* **Task to carry out**: Without changing a word, copy every line of the listing below and leave out the images.

* **Excerpted data**:
-=-=-=-=-
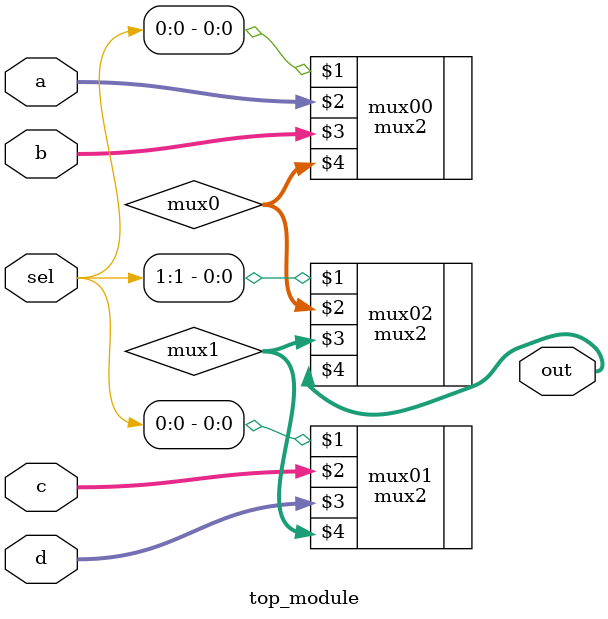
<source format=v>
module top_module (
    input [1:0] sel,
    input [7:0] a,
    input [7:0] b,
    input [7:0] c,
    input [7:0] d,
    output [7:0] out  ); //

    wire [7:0]mux0, mux1;
    mux2 mux00 ( sel[0],    a,    b, mux0 );
    mux2 mux01 ( sel[0],    c,    d, mux1 );
    mux2 mux02 ( sel[1], mux0, mux1,  out );

endmodule

</source>
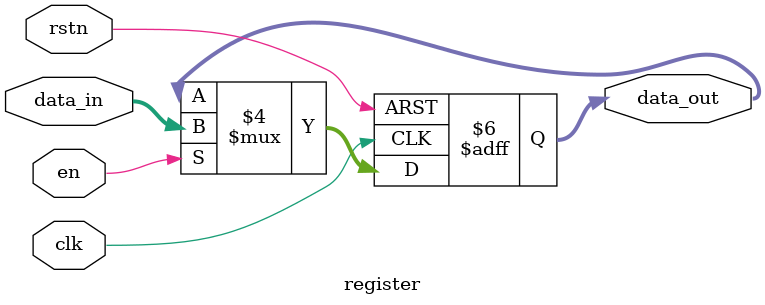
<source format=v>
module register #(
    parameter WIDTH = 4
) (
    input                     clk,
    input                     en,
    input                     rstn,
    input        [WIDTH-1:0]  data_in,
    output  reg  [WIDTH-1:0]  data_out
);

always @(posedge clk or negedge rstn) begin
    if (!rstn) begin
        data_out <= 4'd0;
    end else begin
        if (en) begin
            data_out <= data_in;
        end else begin
            data_out <= data_out;
        end
    end
end

endmodule
</source>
-=-=-=-=-
* **The answer**:
<source format=v>
module top_module (
    input [1:0] sel,
    input [7:0] a,
    input [7:0] b,
    input [7:0] c,
    input [7:0] d,
    output [7:0] out  ); //

    wire [7:0]mux0, mux1;
    mux2 mux00 ( sel[0],    a,    b, mux0 );
    mux2 mux01 ( sel[0],    c,    d, mux1 );
    mux2 mux02 ( sel[1], mux0, mux1,  out );

endmodule

</source>
<source format=v>
module register #(
    parameter WIDTH = 4
) (
    input                     clk,
    input                     en,
    input                     rstn,
    input        [WIDTH-1:0]  data_in,
    output  reg  [WIDTH-1:0]  data_out
);

always @(posedge clk or negedge rstn) begin
    if (!rstn) begin
        data_out <= 4'd0;
    end else begin
        if (en) begin
            data_out <= data_in;
        end else begin
            data_out <= data_out;
        end
    end
end

endmodule
</source>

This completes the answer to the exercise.